Miles had glanced through Solian's military record on the inbound leg, and found it unexceptionable. If the man had ever been to Quaddiespace before, it wasn't since he'd joined the Imperial service six years previously. He'd had two prior voyages, with different fleet consortiums and different military escorts; his experiences had apparently included nothing more exciting than handling an occasional inebriated crewman or belligerent passenger.
On average, more than half the military personnel on any tour of nexus escort duty would be new to each other. If Solian had made friends—or enemies—in the weeks since this fleet had departed Komarr, they almost had to have been on the Idris . If his disappearance had been closer to the time of the fleet's arrival in Quaddiespace, Miles would have pegged the professional possibilities to the Idris as well, but the ten days in dock was plenty of time for a nosy security man to find trouble stationside, too.
He drained his cup and punched up Chief Venn's number on the station-chair console. The quaddie security commander had also arrived early to work, apparently.

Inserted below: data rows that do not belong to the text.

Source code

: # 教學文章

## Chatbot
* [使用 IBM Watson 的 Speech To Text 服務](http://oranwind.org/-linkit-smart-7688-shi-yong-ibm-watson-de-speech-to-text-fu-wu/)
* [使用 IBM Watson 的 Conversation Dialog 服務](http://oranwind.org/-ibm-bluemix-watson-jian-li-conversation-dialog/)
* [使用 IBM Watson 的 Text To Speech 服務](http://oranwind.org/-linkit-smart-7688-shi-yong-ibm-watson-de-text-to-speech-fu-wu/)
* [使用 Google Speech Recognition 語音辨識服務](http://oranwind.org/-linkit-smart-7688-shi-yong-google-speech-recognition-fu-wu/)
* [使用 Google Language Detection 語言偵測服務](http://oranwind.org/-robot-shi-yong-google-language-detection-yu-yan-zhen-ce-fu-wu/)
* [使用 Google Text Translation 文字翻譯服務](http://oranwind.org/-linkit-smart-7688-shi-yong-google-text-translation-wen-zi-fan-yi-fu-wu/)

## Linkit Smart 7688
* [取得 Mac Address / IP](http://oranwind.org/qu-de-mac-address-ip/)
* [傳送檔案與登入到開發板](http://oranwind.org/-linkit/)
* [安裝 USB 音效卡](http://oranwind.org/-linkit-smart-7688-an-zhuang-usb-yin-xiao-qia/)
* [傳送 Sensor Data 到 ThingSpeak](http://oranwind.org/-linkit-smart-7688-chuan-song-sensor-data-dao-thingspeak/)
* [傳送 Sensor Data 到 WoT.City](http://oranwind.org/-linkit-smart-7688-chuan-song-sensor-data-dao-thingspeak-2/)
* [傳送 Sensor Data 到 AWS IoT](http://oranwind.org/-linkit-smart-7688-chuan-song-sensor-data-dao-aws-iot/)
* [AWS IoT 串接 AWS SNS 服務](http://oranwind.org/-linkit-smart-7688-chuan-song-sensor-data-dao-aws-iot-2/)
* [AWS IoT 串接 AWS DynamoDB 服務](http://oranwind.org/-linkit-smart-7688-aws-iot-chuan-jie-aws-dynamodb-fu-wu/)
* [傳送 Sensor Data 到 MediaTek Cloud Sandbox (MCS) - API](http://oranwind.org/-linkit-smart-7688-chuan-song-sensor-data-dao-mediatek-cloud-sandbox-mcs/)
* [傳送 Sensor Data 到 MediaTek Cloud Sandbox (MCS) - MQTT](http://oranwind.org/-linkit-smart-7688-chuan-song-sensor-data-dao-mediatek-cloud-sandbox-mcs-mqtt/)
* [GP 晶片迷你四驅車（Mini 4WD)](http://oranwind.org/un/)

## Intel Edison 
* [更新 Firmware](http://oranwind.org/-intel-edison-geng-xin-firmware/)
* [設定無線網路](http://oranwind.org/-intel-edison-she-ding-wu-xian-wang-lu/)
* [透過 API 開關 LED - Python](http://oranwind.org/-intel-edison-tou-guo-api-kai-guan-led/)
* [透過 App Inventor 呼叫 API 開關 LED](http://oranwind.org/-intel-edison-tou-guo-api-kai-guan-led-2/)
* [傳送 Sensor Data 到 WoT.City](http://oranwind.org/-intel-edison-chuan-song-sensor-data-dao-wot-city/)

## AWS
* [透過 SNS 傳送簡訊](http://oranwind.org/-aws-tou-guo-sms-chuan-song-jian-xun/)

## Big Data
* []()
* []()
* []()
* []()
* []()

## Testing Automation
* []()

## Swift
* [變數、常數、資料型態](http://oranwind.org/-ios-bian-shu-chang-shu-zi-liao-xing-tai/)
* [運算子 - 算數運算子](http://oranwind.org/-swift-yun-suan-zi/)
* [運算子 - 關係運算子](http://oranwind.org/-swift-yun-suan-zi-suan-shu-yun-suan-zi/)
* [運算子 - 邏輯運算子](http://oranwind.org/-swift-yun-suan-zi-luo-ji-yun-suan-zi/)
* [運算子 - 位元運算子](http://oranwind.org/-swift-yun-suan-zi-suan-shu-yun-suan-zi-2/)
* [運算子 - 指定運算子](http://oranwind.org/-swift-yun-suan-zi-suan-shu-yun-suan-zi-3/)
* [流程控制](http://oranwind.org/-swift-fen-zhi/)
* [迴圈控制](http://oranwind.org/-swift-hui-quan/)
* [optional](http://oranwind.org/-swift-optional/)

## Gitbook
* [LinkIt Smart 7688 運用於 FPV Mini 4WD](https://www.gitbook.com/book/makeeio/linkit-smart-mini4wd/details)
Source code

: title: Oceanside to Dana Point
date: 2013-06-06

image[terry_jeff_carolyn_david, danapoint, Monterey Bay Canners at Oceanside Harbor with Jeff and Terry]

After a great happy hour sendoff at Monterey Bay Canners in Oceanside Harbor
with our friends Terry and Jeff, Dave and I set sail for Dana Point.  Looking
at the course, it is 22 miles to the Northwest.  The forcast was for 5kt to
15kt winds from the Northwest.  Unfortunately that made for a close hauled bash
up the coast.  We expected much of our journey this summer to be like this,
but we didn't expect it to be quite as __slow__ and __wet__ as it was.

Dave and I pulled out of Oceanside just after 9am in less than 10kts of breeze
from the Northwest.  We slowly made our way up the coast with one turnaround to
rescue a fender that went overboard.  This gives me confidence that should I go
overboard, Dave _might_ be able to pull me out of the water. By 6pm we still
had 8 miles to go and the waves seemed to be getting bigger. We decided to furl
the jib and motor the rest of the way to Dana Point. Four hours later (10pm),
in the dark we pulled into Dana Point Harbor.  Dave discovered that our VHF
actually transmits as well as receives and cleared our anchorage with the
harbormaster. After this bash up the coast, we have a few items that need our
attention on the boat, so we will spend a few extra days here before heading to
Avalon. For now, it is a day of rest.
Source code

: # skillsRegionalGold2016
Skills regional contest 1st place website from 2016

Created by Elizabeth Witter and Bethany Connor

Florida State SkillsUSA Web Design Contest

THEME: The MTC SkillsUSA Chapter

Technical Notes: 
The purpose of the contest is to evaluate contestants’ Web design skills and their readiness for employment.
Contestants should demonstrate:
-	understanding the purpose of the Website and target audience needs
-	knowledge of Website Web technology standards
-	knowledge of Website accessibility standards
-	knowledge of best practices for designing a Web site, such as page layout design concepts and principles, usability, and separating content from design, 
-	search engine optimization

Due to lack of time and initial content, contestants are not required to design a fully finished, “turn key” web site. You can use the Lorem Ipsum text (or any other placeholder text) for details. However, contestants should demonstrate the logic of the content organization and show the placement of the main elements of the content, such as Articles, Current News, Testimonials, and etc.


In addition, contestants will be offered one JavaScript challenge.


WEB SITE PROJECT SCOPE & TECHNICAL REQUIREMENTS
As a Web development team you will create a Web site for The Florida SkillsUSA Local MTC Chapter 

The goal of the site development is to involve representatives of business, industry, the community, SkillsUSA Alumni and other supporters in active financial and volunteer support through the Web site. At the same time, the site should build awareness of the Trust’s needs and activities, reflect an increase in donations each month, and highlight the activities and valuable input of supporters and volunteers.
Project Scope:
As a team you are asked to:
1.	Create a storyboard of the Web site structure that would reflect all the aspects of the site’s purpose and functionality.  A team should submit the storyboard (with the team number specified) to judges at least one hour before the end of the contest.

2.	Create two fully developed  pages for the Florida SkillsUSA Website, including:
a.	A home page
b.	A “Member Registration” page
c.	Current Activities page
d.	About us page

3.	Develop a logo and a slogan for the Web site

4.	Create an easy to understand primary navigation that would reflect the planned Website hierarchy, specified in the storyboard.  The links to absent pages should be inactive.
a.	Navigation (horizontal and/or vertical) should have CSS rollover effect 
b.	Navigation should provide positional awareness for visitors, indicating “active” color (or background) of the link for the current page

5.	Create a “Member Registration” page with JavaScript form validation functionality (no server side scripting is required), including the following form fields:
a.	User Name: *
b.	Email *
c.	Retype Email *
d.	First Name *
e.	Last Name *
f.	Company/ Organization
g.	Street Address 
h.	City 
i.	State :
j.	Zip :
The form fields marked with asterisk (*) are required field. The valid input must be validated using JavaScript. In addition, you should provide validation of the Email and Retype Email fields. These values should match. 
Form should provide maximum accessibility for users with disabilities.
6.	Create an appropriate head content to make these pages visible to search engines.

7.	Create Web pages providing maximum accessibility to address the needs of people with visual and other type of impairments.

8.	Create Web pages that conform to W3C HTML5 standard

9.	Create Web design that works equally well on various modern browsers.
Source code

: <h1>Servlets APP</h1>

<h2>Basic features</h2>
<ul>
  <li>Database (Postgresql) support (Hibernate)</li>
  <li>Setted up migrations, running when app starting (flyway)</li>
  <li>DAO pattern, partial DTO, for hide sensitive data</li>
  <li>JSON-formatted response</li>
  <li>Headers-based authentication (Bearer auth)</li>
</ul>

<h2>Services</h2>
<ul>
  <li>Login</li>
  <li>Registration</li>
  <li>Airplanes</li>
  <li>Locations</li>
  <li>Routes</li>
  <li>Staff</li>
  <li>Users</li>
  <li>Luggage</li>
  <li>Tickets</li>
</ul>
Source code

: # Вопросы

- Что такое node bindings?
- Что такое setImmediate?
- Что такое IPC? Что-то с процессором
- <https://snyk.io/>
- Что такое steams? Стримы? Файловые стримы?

His personal office was evidently on the free fall side of things. He appeared floating sideways to Miles in the vid view, a coffee bulb clutched in his upper right hand. He murmured a polite, “Good morning, Lord Auditor Vorkosigan,” but undercut the verbal courtesy by not righting himself with respect to Miles, who had to exert a conscious effort to keep from tilting out of his chair. “What can I do for you?”